The study area, however, does not have rocky outcrops. Quaternary sediments, which are characterized by high textural variety, occur along the valleys (Marques 2008). Such that it is reflected in the context of the dam itself, the hydrogeology of the area is represented by a porous, unconfined aquifer, formed by Quaternary alluvial deposits and residual gneiss soils (Rocha 2015).
A report from a percussion drilling (SPT) in the dam carried out in 2018 showed three main geological layers, without determining the depth of the bedrock (Fig. 4), due to limitations in the equipment applied during the investigations. The backfill layer of the dam has a texture varying between sandy silt and red silty clay, with mica, approximately 6 m thick. The foundation layer is composed of alluvial material with a texture ranging from fine to medium sand, with the presence of organic matter, mica and gravel. Below is the residual gneiss soil layer (Universidade Federal de Viçosa 2018; Dalmaschio et al. 2019).
Geological longitudinal cross-section of the embankment (adapted from UFV 2018)
****************************************
### WORK ITEM A
Could you lay out the entries, from their first line up to and including the line containing "Positioned in front is point (669, 173).", as a JSON list of strings with one string per line and blank lines left out?
The dam geology excerpt and the entries are unrelated material.

Saved data
****************************************
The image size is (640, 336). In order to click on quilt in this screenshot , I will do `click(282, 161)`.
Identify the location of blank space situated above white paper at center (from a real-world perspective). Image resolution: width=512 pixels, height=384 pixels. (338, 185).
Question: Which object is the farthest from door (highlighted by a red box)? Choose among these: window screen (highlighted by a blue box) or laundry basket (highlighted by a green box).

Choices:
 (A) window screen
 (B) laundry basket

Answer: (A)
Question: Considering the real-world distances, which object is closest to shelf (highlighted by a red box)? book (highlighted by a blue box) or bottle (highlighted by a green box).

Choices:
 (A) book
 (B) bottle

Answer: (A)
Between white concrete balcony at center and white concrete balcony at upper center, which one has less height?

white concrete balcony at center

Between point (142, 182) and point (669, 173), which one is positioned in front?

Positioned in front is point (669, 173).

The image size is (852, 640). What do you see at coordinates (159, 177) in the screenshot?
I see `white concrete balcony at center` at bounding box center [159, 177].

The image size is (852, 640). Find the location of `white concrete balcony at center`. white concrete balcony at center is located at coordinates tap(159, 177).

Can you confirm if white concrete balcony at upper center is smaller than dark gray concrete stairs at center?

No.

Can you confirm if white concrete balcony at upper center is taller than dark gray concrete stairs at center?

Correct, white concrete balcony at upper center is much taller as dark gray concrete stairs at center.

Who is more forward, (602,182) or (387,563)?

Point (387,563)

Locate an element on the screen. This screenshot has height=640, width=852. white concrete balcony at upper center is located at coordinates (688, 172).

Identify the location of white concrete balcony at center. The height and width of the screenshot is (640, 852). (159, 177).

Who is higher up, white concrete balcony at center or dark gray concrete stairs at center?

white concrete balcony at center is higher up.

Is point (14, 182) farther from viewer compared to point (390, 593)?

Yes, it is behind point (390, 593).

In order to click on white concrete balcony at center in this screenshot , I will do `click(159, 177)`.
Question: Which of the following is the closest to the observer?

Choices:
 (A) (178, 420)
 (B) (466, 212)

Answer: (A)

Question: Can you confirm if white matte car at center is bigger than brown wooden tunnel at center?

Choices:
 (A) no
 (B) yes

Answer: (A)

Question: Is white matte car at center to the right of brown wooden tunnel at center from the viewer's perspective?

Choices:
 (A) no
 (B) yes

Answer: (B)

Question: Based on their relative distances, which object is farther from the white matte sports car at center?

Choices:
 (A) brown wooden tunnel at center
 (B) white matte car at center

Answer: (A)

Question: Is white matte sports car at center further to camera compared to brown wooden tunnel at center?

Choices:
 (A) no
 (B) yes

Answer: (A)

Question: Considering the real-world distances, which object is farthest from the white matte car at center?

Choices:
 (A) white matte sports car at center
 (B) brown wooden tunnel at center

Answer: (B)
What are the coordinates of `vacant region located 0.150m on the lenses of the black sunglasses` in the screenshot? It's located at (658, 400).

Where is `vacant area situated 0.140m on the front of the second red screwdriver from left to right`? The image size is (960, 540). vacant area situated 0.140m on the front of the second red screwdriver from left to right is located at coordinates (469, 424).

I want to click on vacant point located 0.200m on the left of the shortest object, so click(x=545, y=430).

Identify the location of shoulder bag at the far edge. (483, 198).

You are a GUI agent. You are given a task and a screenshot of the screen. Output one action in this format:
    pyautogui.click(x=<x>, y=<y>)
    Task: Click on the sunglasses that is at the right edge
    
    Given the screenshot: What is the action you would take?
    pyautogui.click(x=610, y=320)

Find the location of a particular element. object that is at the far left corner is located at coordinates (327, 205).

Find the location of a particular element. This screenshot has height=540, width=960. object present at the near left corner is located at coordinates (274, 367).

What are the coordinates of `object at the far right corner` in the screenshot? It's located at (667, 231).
****************************************
### WORK ITEM B
Can you copy the dam geology excerpt word for word, from "A report from" up to and including "et al. 2019)."?

### RESPONSE AREA A
[
  "The image size is (640, 336). In order to click on quilt in this screenshot , I will do `click(282, 161)`.",
  "Identify the location of blank space situated above white paper at center (from a real-world perspective). Image resolution: width=512 pixels, height=384 pixels. (338, 185).",
  "Question: Which object is the farthest from door (highlighted by a red box)? Choose among these: window screen (highlighted by a blue box) or laundry basket (highlighted by a green box).",
  "Choices:",
  " (A) window screen",
  " (B) laundry basket",
  "Answer: (A)",
  "Question: Considering the real-world distances, which object is closest to shelf (highlighted by a red box)? book (highlighted by a blue box) or bottle (highlighted by a green box).",
  "Choices:",
  " (A) book",
  " (B) bottle",
  "Answer: (A)",
  "Between white concrete balcony at center and white concrete balcony at upper center, which one has less height?",
  "white concrete balcony at center",
  "Between point (142, 182) and point (669, 173), which one is positioned in front?",
  "Positioned in front is point (669, 173)."
]

### RESPONSE AREA B
A report from a percussion drilling (SPT) in the dam carried out in 2018 showed three main geological layers, without determining the depth of the bedrock (Fig. 4), due to limitations in the equipment applied during the investigations. The backfill layer of the dam has a texture varying between sandy silt and red silty clay, with mica, approximately 6 m thick. The foundation layer is composed of alluvial material with a texture ranging from fine to medium sand, with the presence of organic matter, mica and gravel. Below is the residual gneiss soil layer (Universidade Federal de Viçosa 2018; Dalmaschio et al. 2019).